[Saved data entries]
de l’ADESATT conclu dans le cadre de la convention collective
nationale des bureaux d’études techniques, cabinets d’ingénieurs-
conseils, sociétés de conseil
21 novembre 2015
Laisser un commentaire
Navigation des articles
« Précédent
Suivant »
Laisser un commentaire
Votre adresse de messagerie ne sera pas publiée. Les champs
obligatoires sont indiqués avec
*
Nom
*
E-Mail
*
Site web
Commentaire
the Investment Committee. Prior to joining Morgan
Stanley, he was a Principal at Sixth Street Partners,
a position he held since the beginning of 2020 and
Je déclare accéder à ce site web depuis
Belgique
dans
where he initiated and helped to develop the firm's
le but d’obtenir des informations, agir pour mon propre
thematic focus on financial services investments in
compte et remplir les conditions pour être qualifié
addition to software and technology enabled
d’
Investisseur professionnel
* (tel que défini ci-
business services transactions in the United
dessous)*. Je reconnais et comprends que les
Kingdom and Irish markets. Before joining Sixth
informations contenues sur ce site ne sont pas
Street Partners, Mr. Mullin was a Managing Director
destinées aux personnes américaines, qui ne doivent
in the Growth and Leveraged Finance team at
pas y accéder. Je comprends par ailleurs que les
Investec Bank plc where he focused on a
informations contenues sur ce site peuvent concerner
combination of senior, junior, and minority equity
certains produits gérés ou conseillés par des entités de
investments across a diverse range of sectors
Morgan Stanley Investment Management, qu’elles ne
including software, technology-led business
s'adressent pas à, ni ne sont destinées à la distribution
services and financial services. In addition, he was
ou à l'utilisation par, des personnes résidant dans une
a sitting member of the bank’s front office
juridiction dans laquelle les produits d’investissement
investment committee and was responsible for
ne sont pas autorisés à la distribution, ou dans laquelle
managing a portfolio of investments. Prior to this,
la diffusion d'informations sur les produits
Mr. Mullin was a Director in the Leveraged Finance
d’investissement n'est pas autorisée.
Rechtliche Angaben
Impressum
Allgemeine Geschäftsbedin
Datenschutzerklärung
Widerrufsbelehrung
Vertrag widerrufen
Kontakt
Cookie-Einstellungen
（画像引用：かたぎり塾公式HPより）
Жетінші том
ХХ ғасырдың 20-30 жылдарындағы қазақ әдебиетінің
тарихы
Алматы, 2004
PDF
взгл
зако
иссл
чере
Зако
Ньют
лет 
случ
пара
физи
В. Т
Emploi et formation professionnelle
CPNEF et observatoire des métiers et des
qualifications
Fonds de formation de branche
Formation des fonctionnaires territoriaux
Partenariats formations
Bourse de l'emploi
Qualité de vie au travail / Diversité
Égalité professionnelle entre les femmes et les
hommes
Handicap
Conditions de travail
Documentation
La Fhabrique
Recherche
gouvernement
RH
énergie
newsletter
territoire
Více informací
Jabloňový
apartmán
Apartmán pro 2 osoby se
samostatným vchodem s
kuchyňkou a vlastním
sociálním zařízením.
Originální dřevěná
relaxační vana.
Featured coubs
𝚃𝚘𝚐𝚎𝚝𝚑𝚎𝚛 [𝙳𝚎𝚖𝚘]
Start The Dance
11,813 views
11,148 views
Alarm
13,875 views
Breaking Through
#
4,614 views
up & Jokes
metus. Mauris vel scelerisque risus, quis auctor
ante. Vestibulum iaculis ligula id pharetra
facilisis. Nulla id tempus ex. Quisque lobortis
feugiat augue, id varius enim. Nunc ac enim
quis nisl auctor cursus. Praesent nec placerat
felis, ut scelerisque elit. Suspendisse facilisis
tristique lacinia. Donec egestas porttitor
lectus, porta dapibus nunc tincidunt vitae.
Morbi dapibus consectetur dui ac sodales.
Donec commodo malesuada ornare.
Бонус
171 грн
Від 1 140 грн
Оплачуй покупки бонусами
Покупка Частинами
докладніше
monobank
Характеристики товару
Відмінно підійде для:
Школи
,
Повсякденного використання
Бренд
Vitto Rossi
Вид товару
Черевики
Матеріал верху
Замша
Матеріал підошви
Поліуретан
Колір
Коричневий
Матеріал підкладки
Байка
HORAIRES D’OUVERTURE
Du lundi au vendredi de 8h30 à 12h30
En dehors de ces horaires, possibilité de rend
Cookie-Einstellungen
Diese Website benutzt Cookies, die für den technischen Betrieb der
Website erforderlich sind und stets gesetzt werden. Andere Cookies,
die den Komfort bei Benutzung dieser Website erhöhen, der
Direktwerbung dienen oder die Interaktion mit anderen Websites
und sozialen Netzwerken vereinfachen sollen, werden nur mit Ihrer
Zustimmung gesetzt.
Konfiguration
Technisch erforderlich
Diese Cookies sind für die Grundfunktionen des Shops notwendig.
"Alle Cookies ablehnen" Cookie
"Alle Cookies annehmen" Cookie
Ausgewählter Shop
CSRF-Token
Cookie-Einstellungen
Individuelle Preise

==

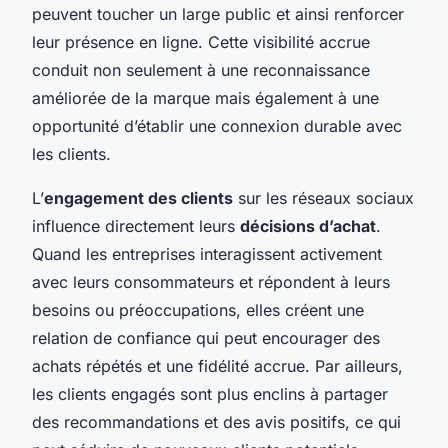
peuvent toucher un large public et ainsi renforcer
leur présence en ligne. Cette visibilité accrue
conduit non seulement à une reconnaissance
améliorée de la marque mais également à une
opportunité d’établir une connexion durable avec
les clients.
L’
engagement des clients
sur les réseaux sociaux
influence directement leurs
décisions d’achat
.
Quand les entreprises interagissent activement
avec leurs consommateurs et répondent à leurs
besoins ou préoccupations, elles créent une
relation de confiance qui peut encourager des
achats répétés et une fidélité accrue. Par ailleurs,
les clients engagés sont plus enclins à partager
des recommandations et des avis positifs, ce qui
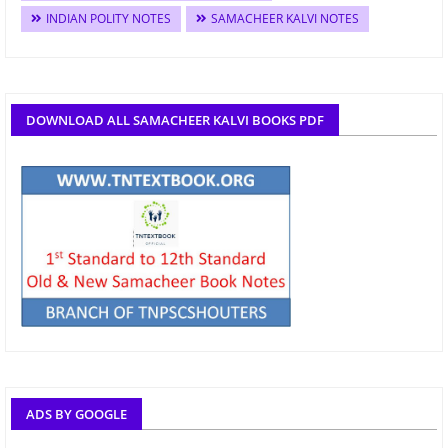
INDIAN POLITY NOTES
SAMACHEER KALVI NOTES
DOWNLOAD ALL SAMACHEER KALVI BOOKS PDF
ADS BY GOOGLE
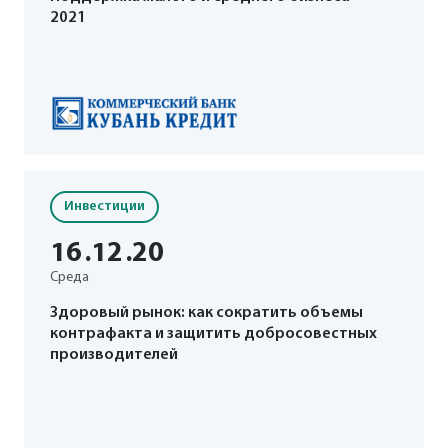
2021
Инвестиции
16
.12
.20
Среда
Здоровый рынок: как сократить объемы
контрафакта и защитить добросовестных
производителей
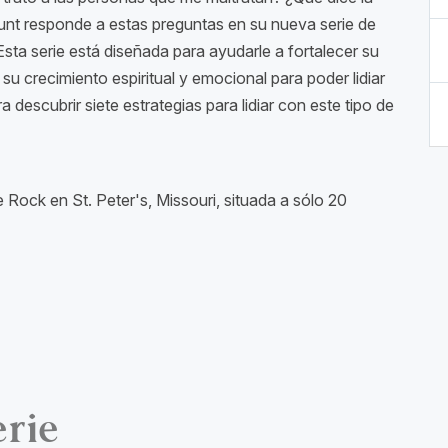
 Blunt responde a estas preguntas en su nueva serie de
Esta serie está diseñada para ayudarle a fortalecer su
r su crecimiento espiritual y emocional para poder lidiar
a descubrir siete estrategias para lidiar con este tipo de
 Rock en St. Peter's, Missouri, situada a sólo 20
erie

--

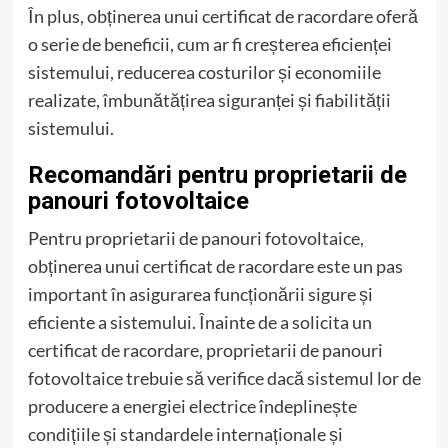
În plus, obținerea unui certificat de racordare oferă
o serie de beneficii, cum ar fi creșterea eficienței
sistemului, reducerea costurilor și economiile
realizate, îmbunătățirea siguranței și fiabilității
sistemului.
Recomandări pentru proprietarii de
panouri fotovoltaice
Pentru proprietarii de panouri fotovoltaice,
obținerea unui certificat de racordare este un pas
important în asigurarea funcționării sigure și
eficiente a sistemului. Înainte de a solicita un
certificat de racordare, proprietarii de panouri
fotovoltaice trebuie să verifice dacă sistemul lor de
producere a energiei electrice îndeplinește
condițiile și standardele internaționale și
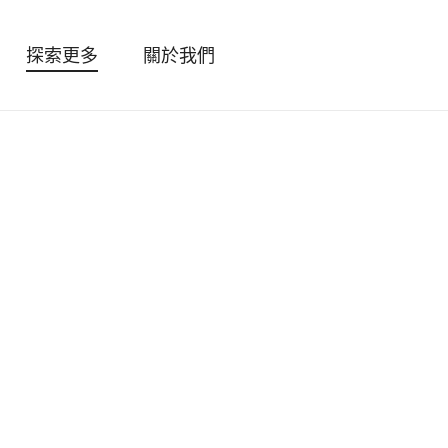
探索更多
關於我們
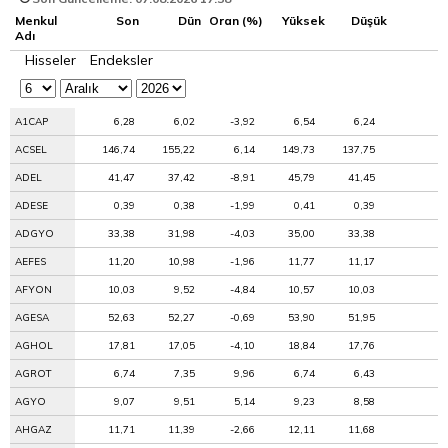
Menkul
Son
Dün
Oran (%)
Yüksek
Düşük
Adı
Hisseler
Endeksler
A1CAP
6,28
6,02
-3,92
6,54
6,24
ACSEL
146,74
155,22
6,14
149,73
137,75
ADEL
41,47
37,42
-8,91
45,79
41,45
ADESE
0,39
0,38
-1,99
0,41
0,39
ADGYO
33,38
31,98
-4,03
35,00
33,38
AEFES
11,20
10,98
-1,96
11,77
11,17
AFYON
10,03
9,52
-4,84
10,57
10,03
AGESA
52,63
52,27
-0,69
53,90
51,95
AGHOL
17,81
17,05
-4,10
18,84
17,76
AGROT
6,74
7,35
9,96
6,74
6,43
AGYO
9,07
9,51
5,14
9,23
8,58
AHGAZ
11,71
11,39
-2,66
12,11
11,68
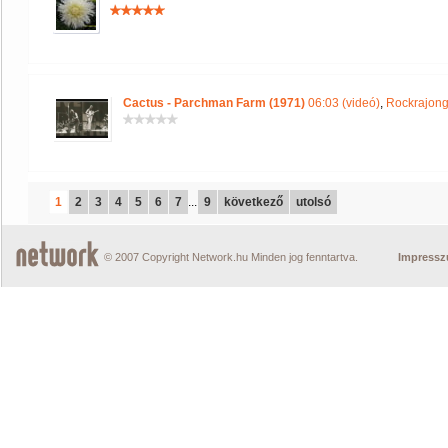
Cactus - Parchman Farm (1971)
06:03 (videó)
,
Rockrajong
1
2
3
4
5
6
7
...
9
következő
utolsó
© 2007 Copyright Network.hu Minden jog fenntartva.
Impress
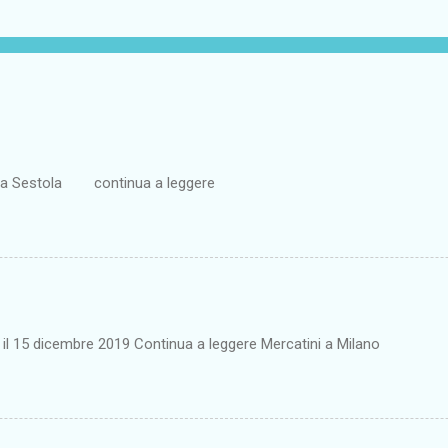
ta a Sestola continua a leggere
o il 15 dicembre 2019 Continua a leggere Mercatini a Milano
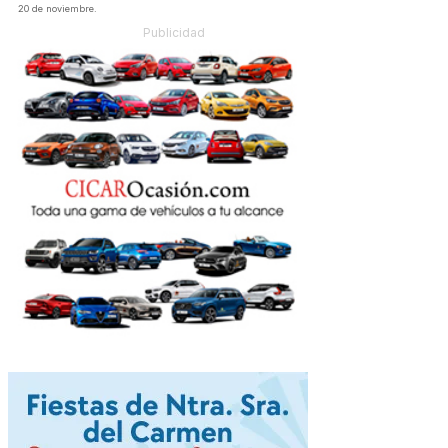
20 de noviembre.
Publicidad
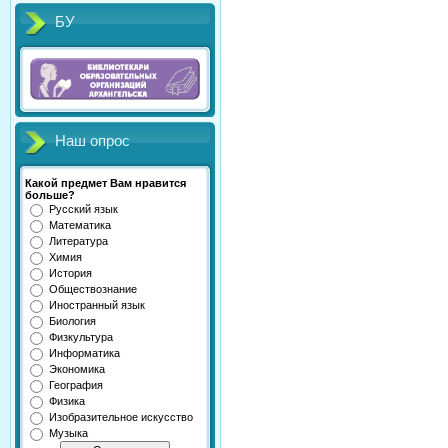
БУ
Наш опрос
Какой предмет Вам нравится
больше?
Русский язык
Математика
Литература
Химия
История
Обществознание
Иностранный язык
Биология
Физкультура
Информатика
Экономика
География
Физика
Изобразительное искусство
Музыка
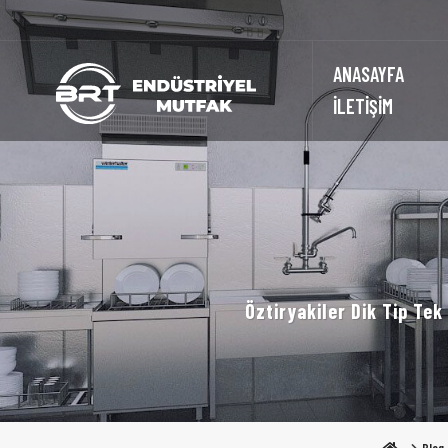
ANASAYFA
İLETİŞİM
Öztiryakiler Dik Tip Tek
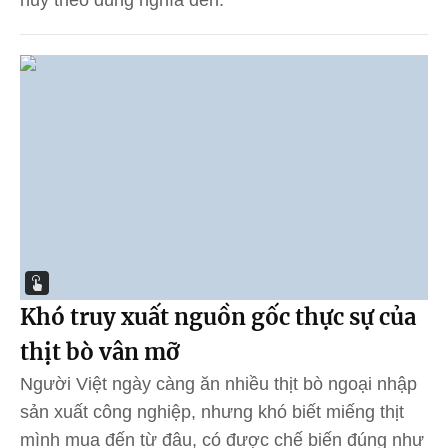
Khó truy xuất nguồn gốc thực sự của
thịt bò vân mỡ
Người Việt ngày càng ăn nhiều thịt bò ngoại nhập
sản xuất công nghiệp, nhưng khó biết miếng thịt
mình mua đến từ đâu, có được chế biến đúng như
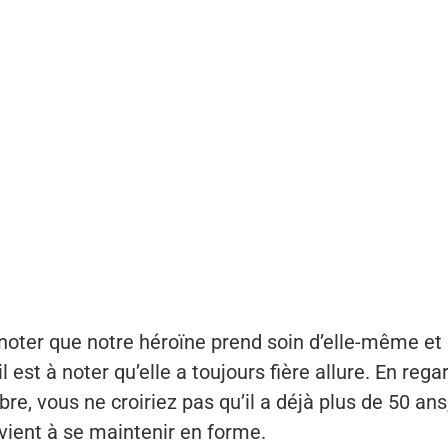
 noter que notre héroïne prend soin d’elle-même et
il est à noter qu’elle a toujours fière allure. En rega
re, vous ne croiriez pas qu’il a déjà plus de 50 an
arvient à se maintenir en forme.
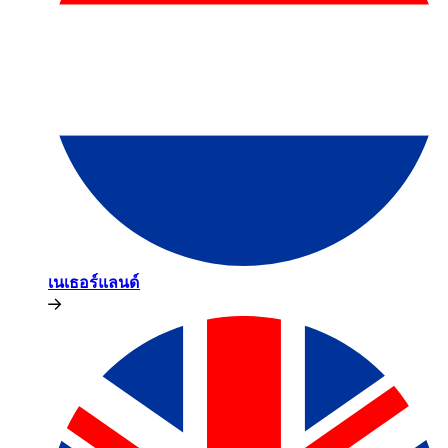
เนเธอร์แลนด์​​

#### [ACTIVITY]
Print, from the entries above, the line with "ou à l'utilisation", the line with "ne sont pas autorisés" and all lines between them, exactly and with nothing else.

#### [ANSWER SECTION]
ou à l'utilisation par, des personnes résidant dans une
a sitting member of the bank’s front office
juridiction dans laquelle les produits d’investissement
investment committee and was responsible for
ne sont pas autorisés à la distribution, ou dans laquelle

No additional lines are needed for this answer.